Lyon’s op-ed unwittingly damns the AP’s North Korea coverage in other ways. For example, a purge has just begun in North Korea. The execution of ex-Number Two Jang Song Thaek could mean that Kim Jong Un and the whole dynasty he represents have begun circling the drain. That, in turn, would make this one of the most important stories to come out of North Korea since the end of the Korean War. The AP has filed stories about the purge from Pyongyang, but for some undisclosed reason, it did not cover any North Korean press conferences, interview any North Korean officials, or do any investigative journalism to enlighten us about whether Jang really did attempt a coup against Kim Jong Un, or whether this means that the rogue nuclear state is descending into instability.
Instead, the AP has relied on internet and external sources that are just as available to Reuters or any other news service. The only unique facts that the AP added from Pyongyang were its observation that a crowd had gathered to read a billboard where denunciations of Jang were posted, and the vox populi reaction of one North Korea citizen. (The AP, true to form, did not disclose how the interviewee was selected or whether state minders were present during her “interview.”) AP then reported that the allegations against Jang “couldn’t be independently confirmed.” But why is that? Why are the AP’s only North Korean sources for the substance of its report official missives that are published online, where they’re just as available to you and me? Why is the AP left to join the rest of us in frenzied blind speculation about what all of this really means?

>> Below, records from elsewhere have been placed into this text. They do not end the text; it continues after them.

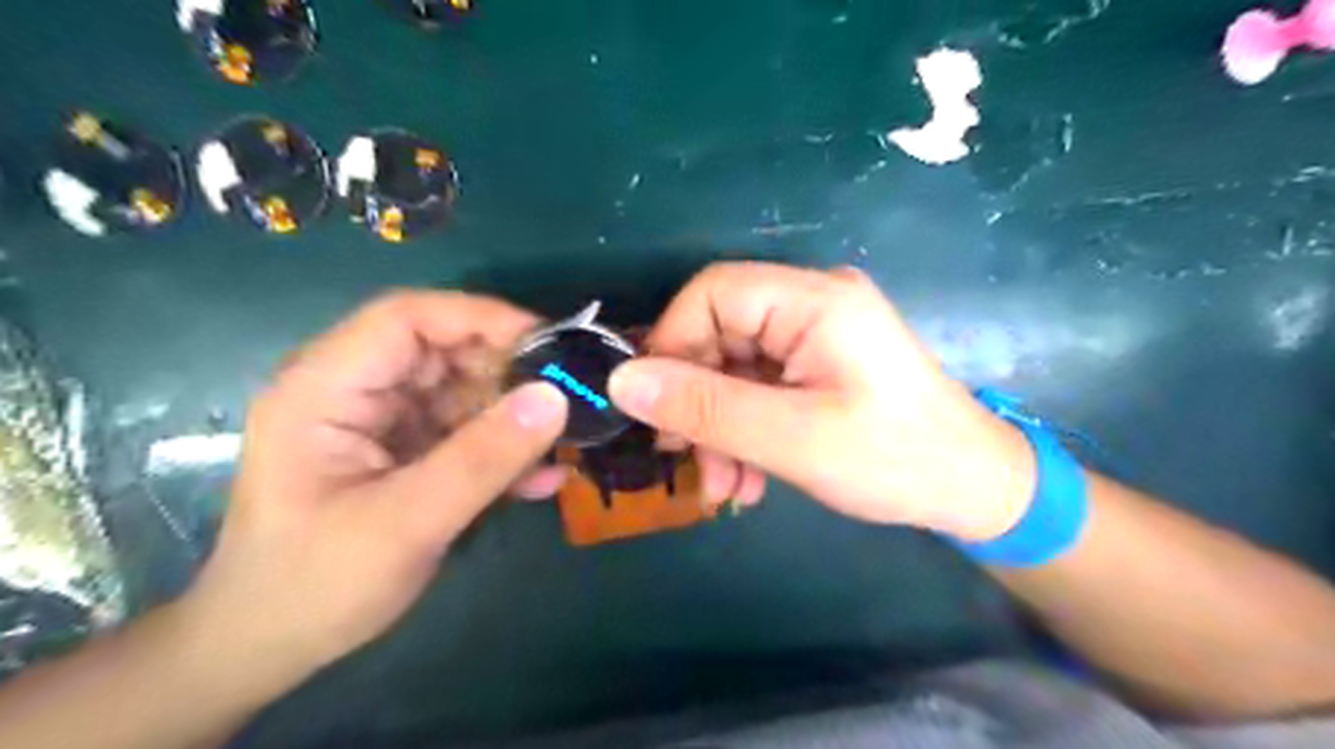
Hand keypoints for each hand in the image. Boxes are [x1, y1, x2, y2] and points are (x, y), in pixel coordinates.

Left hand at [176, 289, 568, 679]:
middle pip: (441, 351)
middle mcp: (353, 390)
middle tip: (567, 399)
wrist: (268, 649)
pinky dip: (502, 450)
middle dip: (507, 372)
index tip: (547, 343)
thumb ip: (484, 458)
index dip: (479, 318)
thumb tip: (556, 397)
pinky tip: (539, 480)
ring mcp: (381, 421)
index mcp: (326, 388)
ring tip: (561, 445)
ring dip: (512, 417)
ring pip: (461, 391)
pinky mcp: (403, 450)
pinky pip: (463, 432)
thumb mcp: (407, 523)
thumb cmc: (316, 586)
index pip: (407, 318)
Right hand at [610, 264, 1035, 542]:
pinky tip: (745, 479)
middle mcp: (812, 303)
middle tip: (683, 458)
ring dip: (717, 426)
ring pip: (732, 367)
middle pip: (719, 332)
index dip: (672, 343)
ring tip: (722, 487)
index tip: (656, 406)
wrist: (972, 489)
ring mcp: (815, 335)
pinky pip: (757, 386)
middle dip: (696, 400)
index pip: (713, 292)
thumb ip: (706, 407)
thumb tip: (623, 381)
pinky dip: (742, 430)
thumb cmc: (894, 460)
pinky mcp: (816, 365)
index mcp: (815, 300)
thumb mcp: (793, 439)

So it has always been with newsworthy events in North Korea — AP added no exclusive and newsworthy information about North Korea’s recent nuclear or missile tests, previous purges in Pyongyang, or a report that North Korea executed nine people, most of them children, who had recently been repatriated from Laos. Its greatest indignity (and the most relevant to this argument) was to be excluded from taking photographs during Dennis Rodman’s visits. I don’t remember the AP protesting any of these things, although I do remember when an AP Vice President made the risible assertion that its correspondents in Pyongyang would not be censored, and when its Bureau Chief said that the North Korean “journalists” assigned to work in her bureau had never refused to cover a story, and this:
We’ve communicated our standards of journalism and won’t compromise. We will adhere to AP standards. The North Korean government doesn’t screen anything we write. They give feedback and complain sometimes. For instance, a North Korean journalist at KCNA asked why we used the word “communist” in reference to North Korea in our stories as the word is no longer in their constitution. He gave me a copy of the constitution that called the country “socialist.”
Presumably, Lee meant that AP had “communicated its standards” to the government of North Korea. But her defense only raises questions about all of the newsworthy things going on in Pyongyang that the AP hasn’t covered.
It seems hypocritical of the AP to protest the same conduct in one circumstance that it meekly submits to, or actively sponsors, in another. Given the character of North Korea’s regime, the limited value and independence of AP’s coverage isn’t surprising. Its ethical lapses in Pyongyang are no defense of the President’s treatment of those who have been important sources of his own iconography. I will even allow that the AP’s Times op-ed makes important points about openness in a democratic society. Lyon’s op-ed, however, also sets a fastidious standard of independence that the AP has failed to meet — and miserably — in North Korea. By doing so, Lyon unwittingly condemns his own colleagues and bosses as propagandists.